> What is required: Give back each of the items below character for character, changing nothing.

BEGIN

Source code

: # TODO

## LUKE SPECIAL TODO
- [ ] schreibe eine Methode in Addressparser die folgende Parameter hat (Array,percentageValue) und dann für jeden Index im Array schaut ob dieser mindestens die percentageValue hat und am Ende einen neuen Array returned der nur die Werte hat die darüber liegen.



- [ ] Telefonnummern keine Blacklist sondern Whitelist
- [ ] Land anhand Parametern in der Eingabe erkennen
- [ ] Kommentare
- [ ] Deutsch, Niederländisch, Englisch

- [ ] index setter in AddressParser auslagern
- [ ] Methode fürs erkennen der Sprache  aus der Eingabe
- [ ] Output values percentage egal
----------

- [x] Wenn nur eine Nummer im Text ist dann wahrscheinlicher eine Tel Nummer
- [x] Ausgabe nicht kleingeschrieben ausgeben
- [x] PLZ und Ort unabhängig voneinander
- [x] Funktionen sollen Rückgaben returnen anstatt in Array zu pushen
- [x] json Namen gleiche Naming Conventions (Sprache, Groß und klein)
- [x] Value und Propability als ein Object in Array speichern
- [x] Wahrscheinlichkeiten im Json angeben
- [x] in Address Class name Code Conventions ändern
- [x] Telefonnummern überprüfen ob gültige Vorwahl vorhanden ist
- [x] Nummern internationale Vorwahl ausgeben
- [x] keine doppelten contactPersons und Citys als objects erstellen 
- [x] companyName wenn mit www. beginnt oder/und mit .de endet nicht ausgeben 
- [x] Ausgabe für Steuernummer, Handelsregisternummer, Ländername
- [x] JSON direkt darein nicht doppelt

END

> Answer:
Source code

: # TODO

## LUKE SPECIAL TODO
- [ ] schreibe eine Methode in Addressparser die folgende Parameter hat (Array,percentageValue) und dann für jeden Index im Array schaut ob dieser mindestens die percentageValue hat und am Ende einen neuen Array returned der nur die Werte hat die darüber liegen.



- [ ] Telefonnummern keine Blacklist sondern Whitelist
- [ ] Land anhand Parametern in der Eingabe erkennen
- [ ] Kommentare
- [ ] Deutsch, Niederländisch, Englisch

- [ ] index setter in AddressParser auslagern
- [ ] Methode fürs erkennen der Sprache  aus der Eingabe
- [ ] Output values percentage egal
----------

- [x] Wenn nur eine Nummer im Text ist dann wahrscheinlicher eine Tel Nummer
- [x] Ausgabe nicht kleingeschrieben ausgeben
- [x] PLZ und Ort unabhängig voneinander
- [x] Funktionen sollen Rückgaben returnen anstatt in Array zu pushen
- [x] json Namen gleiche Naming Conventions (Sprache, Groß und klein)
- [x] Value und Propability als ein Object in Array speichern
- [x] Wahrscheinlichkeiten im Json angeben
- [x] in Address Class name Code Conventions ändern
- [x] Telefonnummern überprüfen ob gültige Vorwahl vorhanden ist
- [x] Nummern internationale Vorwahl ausgeben
- [x] keine doppelten contactPersons und Citys als objects erstellen 
- [x] companyName wenn mit www. beginnt oder/und mit .de endet nicht ausgeben 
- [x] Ausgabe für Steuernummer, Handelsregisternummer, Ländername
- [x] JSON direkt darein nicht doppelt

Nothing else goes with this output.